Architecture ablations show progressive gains: simple MLP encoders (both teacher and student) underperform, while replacing with HAE for the teacher and SFE for the student yields the strongest lift, confirming the necessity of expressivity and alignment in both encoders.
A critical mechanistic observation is the positive monotonic correlation between the similarity of user and onboarding content representations and the retention prediction performance. As the model better aligns user-side estimations with teacher-provided representations (manifesting higher similarity), it more effectively bridges the inaccessibility gap, directly improving retention metrics.

Figure 3: Performance improvement of retention prediction as a function of increased representation similarity—demonstrating that better distillation translates into stronger retention gains.
Online Deployment and Practical Implications
A/B tests conducted in a live industrial RTB system demonstrate that OCARM yields significant improvements in re-engaged device rates and long-term retention, most notably for previously uninstalled user cohorts.
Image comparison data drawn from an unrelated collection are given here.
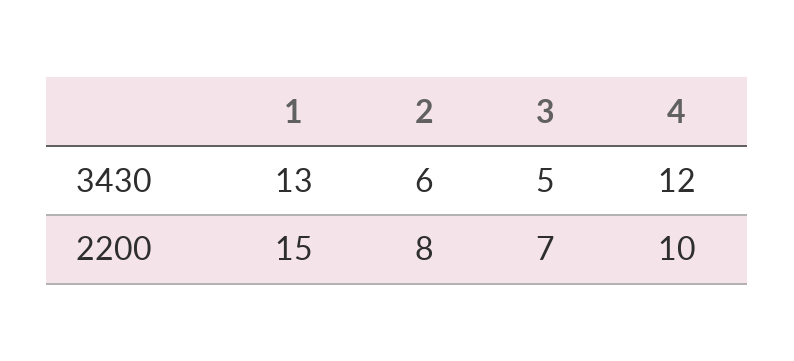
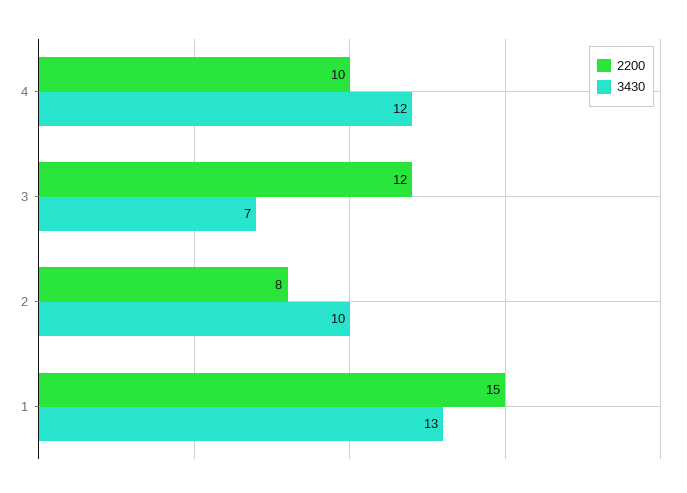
  {
    "3430": {
      "1": 13,
-     "2": 6,
+     "2": 10,
-     "3": 5,
+     "3": 7,
      "4": 12
    },
    "2200": {
      "1": 15,
      "2": 8,
-     "3": 7,
+     "3": 12,
      "4": 10
    }
  }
This result underscores the framework's efficacy in addressing user segments with inherently low re-engagement probabilities. The approach establishes a practical path for leveraging post-conversion signals without incurring feature leakage in real-world applications, operationalizing the synergy across growth and recommendation systems.
Theoretical Implications and Future Directions
OCARM’s two-stage pipeline formalizes a strategy to approximate counterfactual and temporally unavailable information through latent space distillation. This paradigm, situated at the boundary of causal inference and deep representation learning, highlights the power of structured knowledge transfer even under strict feature visibility constraints. Future development may explore more fine-grained sequential and cross-domain distillation objectives, adaptive teacher-student dynamics, or reinforcement-informed supervisory signals—targeting the residual upper-bound gap revealed in current evaluations. Expansion into cold-start and multi-modal retention prediction pipelines represents another promising line of inquiry.
Conclusion
OCARM advances retention modeling by exploiting onboarding content as a latent teacher during training, aligning student models in the absence of explicit post-conversion data. The methodology refines the boundary between feature exploitation and leakage prevention, yielding both robust offline lifts and significant online retention gains in production-scale systems. The framework delineates a new direction for distillation-based transfer in temporally constrained sequential modeling architectures.